Une correspondance datant de la Seconde Guerre mondiale récemment découverte suggère que le pape Pie XII disposait d’informations détaillées provenant d’un jésuite allemand de confiance selon lesquelles jusqu’à 6000 Juifs et Polonais étaient gazés chaque jour dans la Pologne occupée par l’Allemagne.
Ces révélations sapent ainsi l’argument du Saint-Siège selon lequel il ne pouvait pas vérifier les rapports diplomatiques sur les atrocités nazies pour les dénoncer.
La documentation des archives du Vatican, publiée cette fin de semaine dans le quotidien italien Corriere della Sera, est susceptible d’alimenter davantage le débat sur l’héritage de Pie XII et sur sa campagne de béatification, désormais au point mort.
Les historiens ont longtemps été divisés sur le bilan de Pie XII, ses partisans insistant sur le fait qu’il a eu recours à une diplomatie discrète pour sauver des vies juives, tandis que les critiques affirment qu’il est resté silencieux alors que la Shoah faisait rage.
Giovanni Coco, chercheur et archiviste aux Archives apostoliques du Vatican, a déclaré au Corriere que la lettre était importante, car elle représentait une correspondance détaillée sur l’extermination des Juifs par les nazis provenant d’une source bien informée de l’Église en Allemagne qui faisait partie de la résistance catholique anti-hitlérienne.
La lettre du prêtre, le révérend Lothar Koenig, au secrétaire de Pie, un confrère jésuite allemand nommé le révérend Robert Leiber, est datée du 14 décembre 1942. Écrite en allemand, la lettre s’adresse à Leiber comme « Cher ami » et continue en rapportant que les nazis tuaient quotidiennement jusqu’à 6000 Juifs et Polonais depuis Rava Ruska, une ville de la Pologne d’avant-guerre située aujourd’hui en Ukraine, et les transportaient vers le camp d’extermination de Belzec.
Selon le mémorial de Belzec ouvert en 2004, au total 500 000 Juifs ont péri dans le camp. Le site internet du mémorial rapporte que pas moins de 3500 Juifs de Rava Ruska avaient déjà été envoyés à Belzec au début de 1942 et que du 7 au 11 décembre, le ghetto juif de la ville a été liquidé.

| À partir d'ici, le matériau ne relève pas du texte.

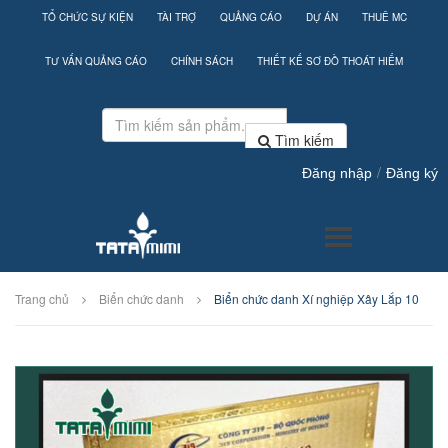
TỔ CHỨC SỰ KIỆN
TÀI TRỢ
QUẢNG CÁO
DỰ ÁN
THUÊ MC
TƯ VẤN QUẢNG CÁO
CHÍNH SÁCH
THIẾT KẾ SƠ ĐỒ THOÁT HIỂM
Tìm kiếm
/
Đăng nhập
Đăng ký
Trang chủ
Biển chức danh
Biển chức danh Xí nghiệp Xây Lắp 10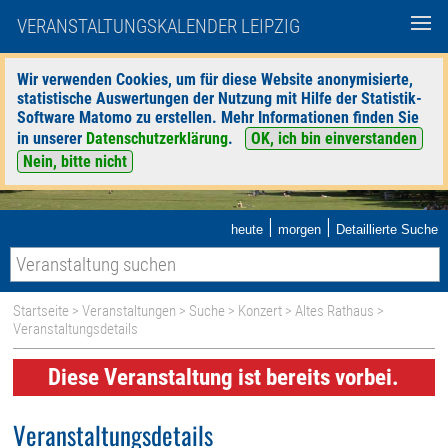
VERANSTALTUNGSKALENDER LEIPZIG
Wir verwenden Cookies, um für diese Website anonymisierte,
statistische Auswertungen der Nutzung mit Hilfe der Statistik-
Software Matomo zu erstellen. Mehr Informationen finden Sie
in unserer
Datenschutzerklärung
.
OK, ich bin einverstanden
Nein, bitte nicht
|
|
heute
morgen
Detaillierte Suche
Startseite
>
Veranstaltungen
>
Suche
>
Konzert
>
Altes Rathaus
>
Veranstaltungsdetails
Diese Veranstaltung ist bereits vorbei.
Veranstaltungsdetails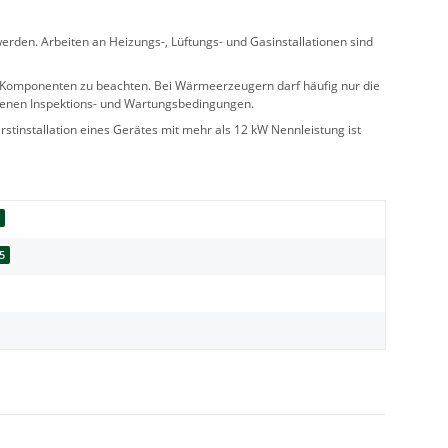
rden. Arbeiten an Heizungs-, Lüftungs- und Gasinstallationen sind
ler Komponenten zu beachten. Bei Wärmeerzeugern darf häufig nur die
benen Inspektions- und Wartungsbedingungen.
stinstallation eines Gerätes mit mehr als 12 kW Nennleistung ist
d
5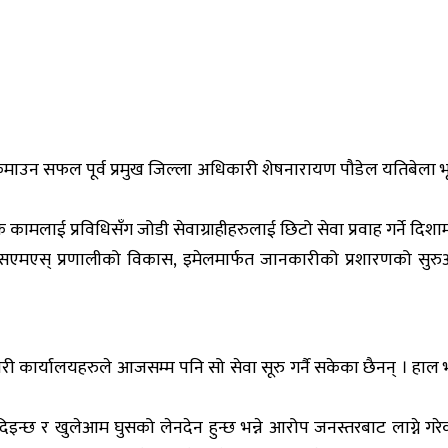
ाउन सफल पूर्व प्रमुख जिल्ला अधिकारी शेषनारायण पौडेल यतिबेला भूम
 कामलाई प्रविधिसँग जोडी सेवाग्राहीहरुलाई छिटो सेवा प्रवाह गर्ने दि
गि एसएमएस् प्रणालीको विकास, इमेलमार्फत जानकारीको प्रशारणको स
कारी कार्यालयहरुले आजसम्म पनि सो सेवा सूरु गर्नै सकेका छैनन् । हा
इन्छ र खुलेआम घुसको लेनदेन हुन्छ भन्ने आरोप जनस्तरबाट लाग्ने ग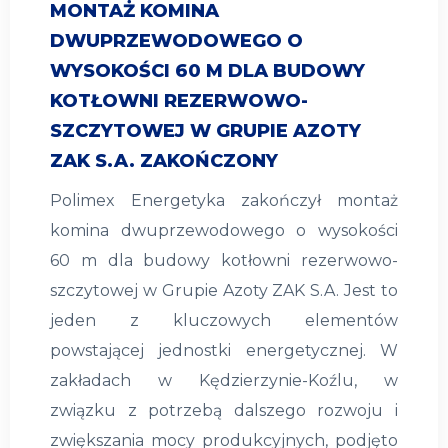
MONTAŻ KOMINA
DWUPRZEWODOWEGO O
WYSOKOŚCI 60 M DLA BUDOWY
KOTŁOWNI REZERWOWO-
SZCZYTOWEJ W GRUPIE AZOTY
ZAK S.A. ZAKOŃCZONY
Polimex Energetyka zakończył montaż
komina dwuprzewodowego o wysokości
60 m dla budowy kotłowni rezerwowo-
szczytowej w Grupie Azoty ZAK S.A. Jest to
jeden z kluczowych elementów
powstającej jednostki energetycznej. W
zakładach w Kędzierzynie-Koźlu, w
związku z potrzebą dalszego rozwoju i
zwiększania mocy produkcyjnych, podjęto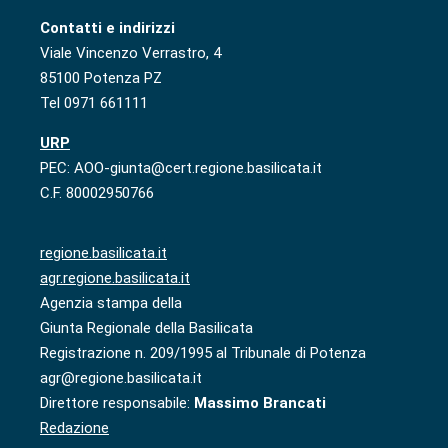
Contatti e indirizzi
Viale Vincenzo Verrastro, 4
85100 Potenza PZ
Tel 0971 661111
URP
PEC: AOO-giunta@cert.regione.basilicata.it
C.F. 80002950766
regione.basilicata.it
agr.regione.basilicata.it
Agenzia stampa della
Giunta Regionale della Basilicata
Registrazione n. 209/1995 al Tribunale di Potenza
agr@regione.basilicata.it
Direttore responsabile:
Massimo Brancati
Redazione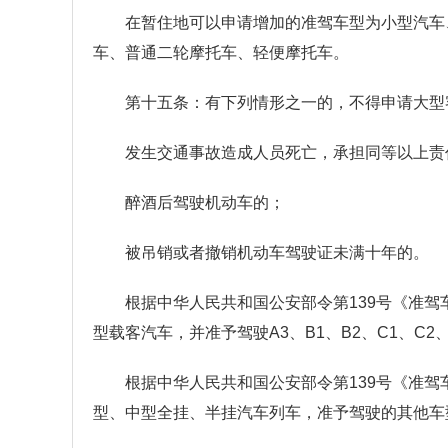
在暂住地可以申请增加的准驾车型为小型汽车
车、普通二轮摩托车、轻便摩托车。
第十五条：有下列情形之一的，不得申请大型
发生交通事故造成人员死亡，承担同等以上责
醉酒后驾驶机动车的；
被吊销或者撤销机动车驾驶证未满十年的。
根据中华人民共和国公安部令第139号《准驾
型载客汽车，并准予驾驶A3、B1、B2、C1、C2
根据中华人民共和国公安部令第139号《准驾
型、中型全挂、半挂汽车列车，准予驾驶的其他车型为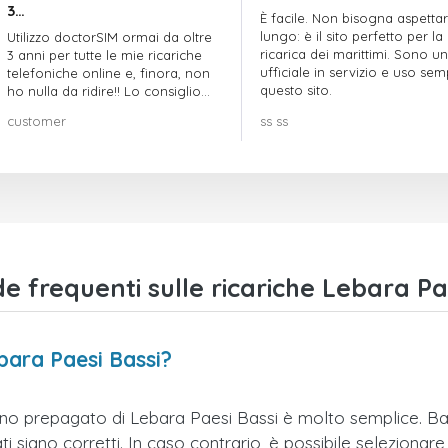
3…
È facile. Non bisogna aspetta
lungo: è il sito perfetto per la
Utilizzo doctorSIM ormai da oltre
ricarica dei marittimi. Sono un
3 anni per tutte le mie ricariche
ufficiale in servizio e uso se
telefoniche online e, finora, non
questo sito.
ho nulla da ridire!! Lo consiglio
vivamente!!!
customer
ss ss
 frequenti sulle ricariche Lebara Pae
bara Paesi Bassi?
ono prepagato di Lebara Paesi Bassi è molto semplice. Bast
 siano corretti. In caso contrario, è possibile selezionare 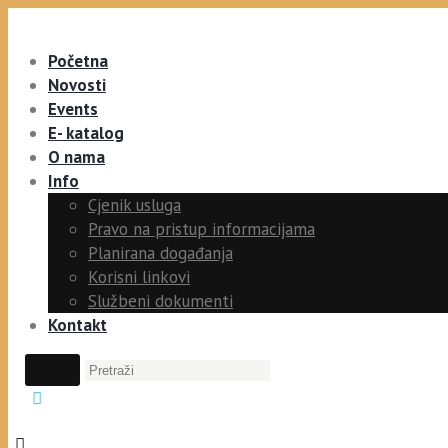
Početna
Novosti
Events
E- katalog
O nama
Info
Cjenik usluga
Pravo na pristup informacijama
Planirana događanja
Korisni linkovi
Službeni dokumenti
Kontakt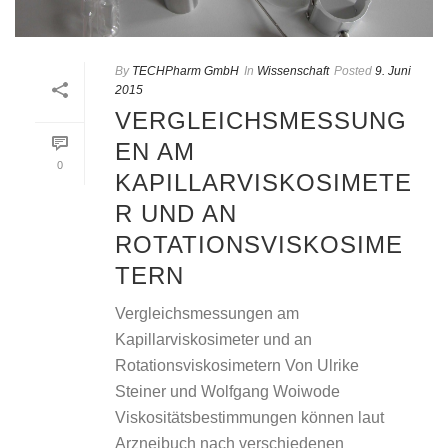
By
TECHPharm GmbH
In
Wissenschaft
Posted
9. Juni
2015
VERGLEICHSMESSUNG
EN AM
0
KAPILLARVISKOSIMETE
R UND AN
ROTATIONSVISKOSIME
TERN
Vergleichsmessungen am
Kapillarviskosimeter und an
Rotationsviskosimetern Von Ulrike
Steiner und Wolfgang Woiwode
Viskositätsbestimmungen können laut
Arzneibuch nach verschiedenen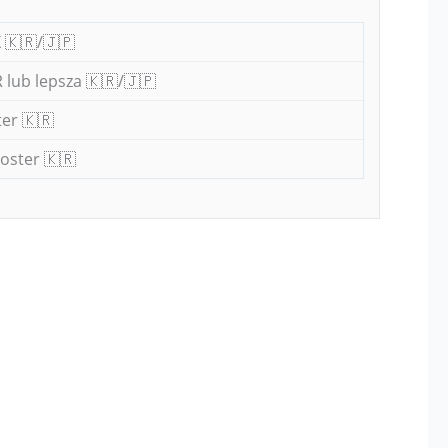
 🇰🇷/🇯🇵
 lub lepsza 🇰🇷/🇯🇵
er 🇰🇷
oster 🇰🇷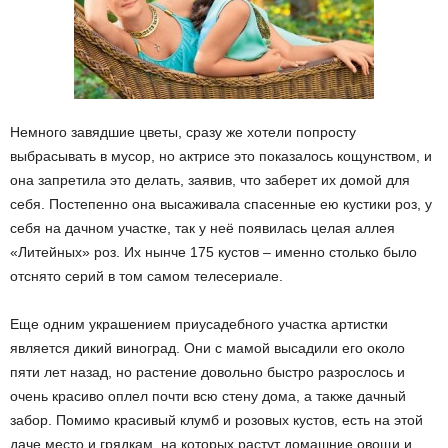
Немного завядшие цветы, сразу же хотели попросту
выбрасывать в мусор, но актрисе это показалось кощунством, и
она запретила это делать, заявив, что заберет их домой для
себя. Постепенно она высаживала спасенные ею кустики роз, у
себя на дачном участке, так у неё появилась целая аллея
«Литейных» роз. Их нынче 175 кустов – именно столько было
отснято серий в том самом телесериале.
Еще одним украшением приусадебного участка артистки
является дикий виноград. Они с мамой высадили его около
пяти лет назад, но растение довольно быстро разрослось и
очень красиво оплел почти всю стену дома, а также дачный
забор. Помимо красивый клумб и розовых кустов, есть на этой
даче место и грядкам, на которых растут домашние овощи и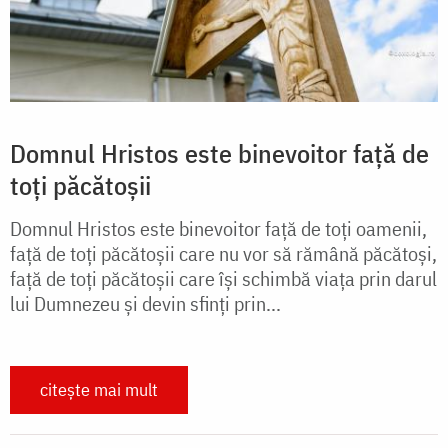
Domnul Hristos este binevoitor față de
toți păcătoșii
Domnul Hristos este binevoitor față de toți oamenii,
față de toți păcătoșii care nu vor să rămână păcătoși,
față de toți păcătoșii care își schimbă viața prin darul
lui Dumnezeu și devin sfinți prin...
citește mai mult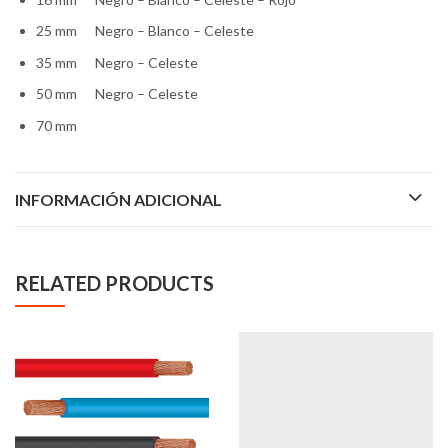
25 mm Negro – Blanco – Celeste
35 mm Negro – Celeste
50 mm Negro – Celeste
70 mm
INFORMACIÓN ADICIONAL
RELATED PRODUCTS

Bien qu’il ne soit pas certain que Pie XII ait vu la lettre, Leiber était le principal collaborateur de Pie XII et avait servi le pape lorsqu’il était ambassadeur du Vatican en Allemagne dans les années 1920, ce qui suggère une relation de travail étroite, notamment sur les questions liées à l’Allemagne.
Dans The Pope at War : The Secret History of Pius XII, Mussolini, and Hitler, l’anthropologue et historien David Kertzer, cite un haut fonctionnaire du secrétariat d’État, Mgr Domenico Tardini, qui aurait déclaré à l’envoyé britannique au Vatican à la mi-décembre que le pape ne pouvait pas parler ouvertement des atrocités des nazis parce que le Vatican n’avait pas été en mesure de vérifier l’information.
« La nouveauté et l’importance de ce document viennent de ce fait : que sur l’Holocauste, il y a maintenant la certitude que Pie XII recevait de l’Église catholique allemande des informations exactes et détaillées sur les crimes perpétrés contre les Juifs », a déclaré M. Coco au Corriere.
Cependant, M. Coco a noté que M. Kœnig a également exhorté le Saint-Siège à ne pas rendre public ce qu’il révélait, car il craignait pour sa propre vie et celle des sources de la résistance qui avaient fourni les renseignements.
L’héritage de Pie XII et les révélations des archives du Vatican récemment ouvertes doivent être discutés lors d’une conférence majeure à l’Université pontificale grégorienne de Rome le mois prochain.